Your assignment – In the records below, find each line that holds "múltiplas" and return it.

-----

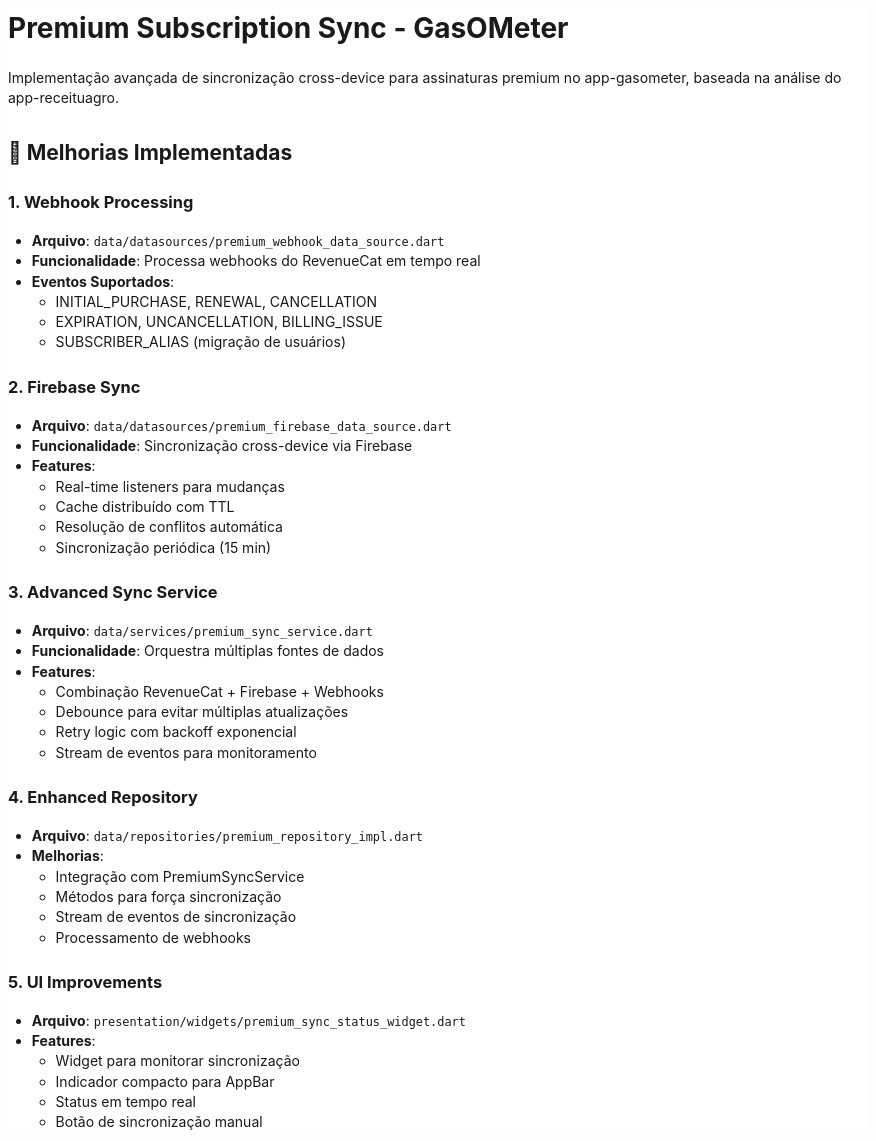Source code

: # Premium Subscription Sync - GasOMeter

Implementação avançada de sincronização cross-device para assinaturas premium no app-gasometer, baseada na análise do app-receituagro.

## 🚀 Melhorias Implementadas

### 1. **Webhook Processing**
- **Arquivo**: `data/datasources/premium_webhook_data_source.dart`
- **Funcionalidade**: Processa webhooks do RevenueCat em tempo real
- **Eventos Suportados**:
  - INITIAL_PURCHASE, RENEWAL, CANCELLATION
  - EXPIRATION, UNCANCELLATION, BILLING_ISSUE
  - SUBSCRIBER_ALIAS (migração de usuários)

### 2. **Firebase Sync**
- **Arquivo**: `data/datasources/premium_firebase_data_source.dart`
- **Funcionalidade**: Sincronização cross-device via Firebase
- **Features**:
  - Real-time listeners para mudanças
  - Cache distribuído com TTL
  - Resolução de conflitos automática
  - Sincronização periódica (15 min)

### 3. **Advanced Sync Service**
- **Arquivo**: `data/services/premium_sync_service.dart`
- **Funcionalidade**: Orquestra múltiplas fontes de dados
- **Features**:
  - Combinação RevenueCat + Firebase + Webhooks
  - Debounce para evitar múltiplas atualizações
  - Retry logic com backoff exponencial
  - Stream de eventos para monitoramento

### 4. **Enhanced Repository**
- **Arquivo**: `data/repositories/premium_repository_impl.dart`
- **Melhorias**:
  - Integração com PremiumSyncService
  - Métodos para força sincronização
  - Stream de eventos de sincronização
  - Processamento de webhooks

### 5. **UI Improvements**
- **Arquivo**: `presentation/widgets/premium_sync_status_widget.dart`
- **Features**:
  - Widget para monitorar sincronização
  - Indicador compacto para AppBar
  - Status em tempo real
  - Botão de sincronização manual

-----

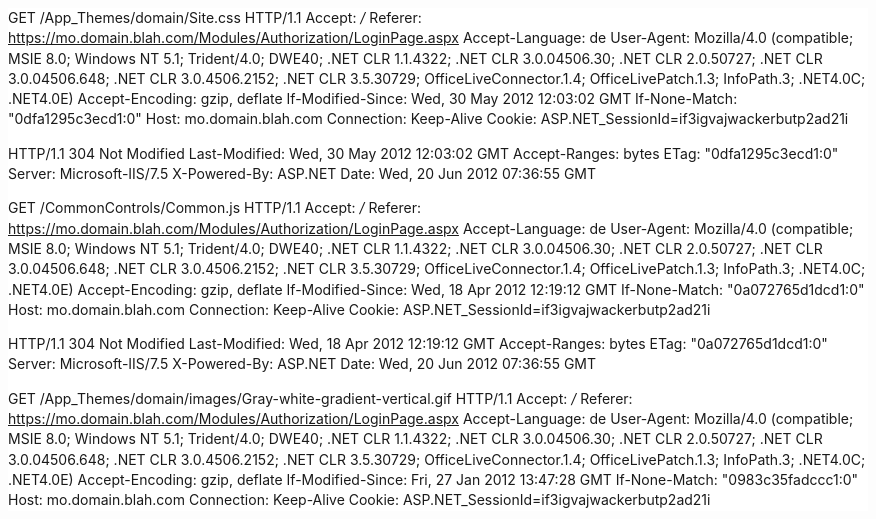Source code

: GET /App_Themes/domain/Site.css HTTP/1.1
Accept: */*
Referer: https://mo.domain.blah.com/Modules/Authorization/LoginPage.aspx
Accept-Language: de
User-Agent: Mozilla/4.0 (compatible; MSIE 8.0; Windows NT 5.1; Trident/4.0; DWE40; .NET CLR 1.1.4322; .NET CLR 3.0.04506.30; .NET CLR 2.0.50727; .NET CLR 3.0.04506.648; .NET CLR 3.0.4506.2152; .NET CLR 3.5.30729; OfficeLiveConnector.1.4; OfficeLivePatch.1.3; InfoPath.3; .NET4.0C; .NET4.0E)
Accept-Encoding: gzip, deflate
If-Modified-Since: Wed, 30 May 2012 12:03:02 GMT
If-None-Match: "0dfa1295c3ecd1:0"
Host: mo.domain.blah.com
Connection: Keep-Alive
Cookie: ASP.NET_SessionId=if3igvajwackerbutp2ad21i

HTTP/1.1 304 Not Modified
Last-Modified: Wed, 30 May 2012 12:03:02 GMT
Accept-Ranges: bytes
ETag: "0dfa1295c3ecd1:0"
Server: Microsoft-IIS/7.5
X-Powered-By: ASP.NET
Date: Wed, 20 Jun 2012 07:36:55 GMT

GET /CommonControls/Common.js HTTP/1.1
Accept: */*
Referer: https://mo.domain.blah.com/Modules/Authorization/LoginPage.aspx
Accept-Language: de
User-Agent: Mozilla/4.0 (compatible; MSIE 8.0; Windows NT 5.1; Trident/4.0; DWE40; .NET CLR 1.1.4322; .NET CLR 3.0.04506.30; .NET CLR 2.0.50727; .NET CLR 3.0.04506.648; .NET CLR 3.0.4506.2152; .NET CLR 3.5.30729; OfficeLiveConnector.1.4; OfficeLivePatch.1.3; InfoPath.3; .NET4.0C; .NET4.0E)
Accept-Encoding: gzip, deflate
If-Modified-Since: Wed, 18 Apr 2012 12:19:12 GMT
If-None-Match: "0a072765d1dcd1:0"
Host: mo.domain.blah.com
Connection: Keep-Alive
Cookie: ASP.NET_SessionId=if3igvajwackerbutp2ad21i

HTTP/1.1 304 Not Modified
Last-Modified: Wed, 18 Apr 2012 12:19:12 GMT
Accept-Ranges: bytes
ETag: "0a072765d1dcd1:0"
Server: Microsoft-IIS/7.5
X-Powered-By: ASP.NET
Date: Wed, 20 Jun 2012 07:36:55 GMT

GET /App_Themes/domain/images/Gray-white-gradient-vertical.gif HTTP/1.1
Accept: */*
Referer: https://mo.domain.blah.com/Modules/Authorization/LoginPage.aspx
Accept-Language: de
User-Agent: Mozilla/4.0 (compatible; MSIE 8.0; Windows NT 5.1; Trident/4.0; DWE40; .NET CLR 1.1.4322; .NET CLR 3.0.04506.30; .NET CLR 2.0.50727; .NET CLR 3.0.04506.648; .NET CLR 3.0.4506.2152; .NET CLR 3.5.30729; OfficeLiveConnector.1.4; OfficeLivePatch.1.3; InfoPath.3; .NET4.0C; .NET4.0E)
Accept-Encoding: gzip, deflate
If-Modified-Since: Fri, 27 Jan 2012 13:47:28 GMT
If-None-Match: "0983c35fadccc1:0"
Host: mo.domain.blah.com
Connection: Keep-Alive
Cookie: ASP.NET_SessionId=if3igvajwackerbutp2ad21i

-----

Solution below –
- **Funcionalidade**: Orquestra múltiplas fontes de dados
  - Debounce para evitar múltiplas atualizações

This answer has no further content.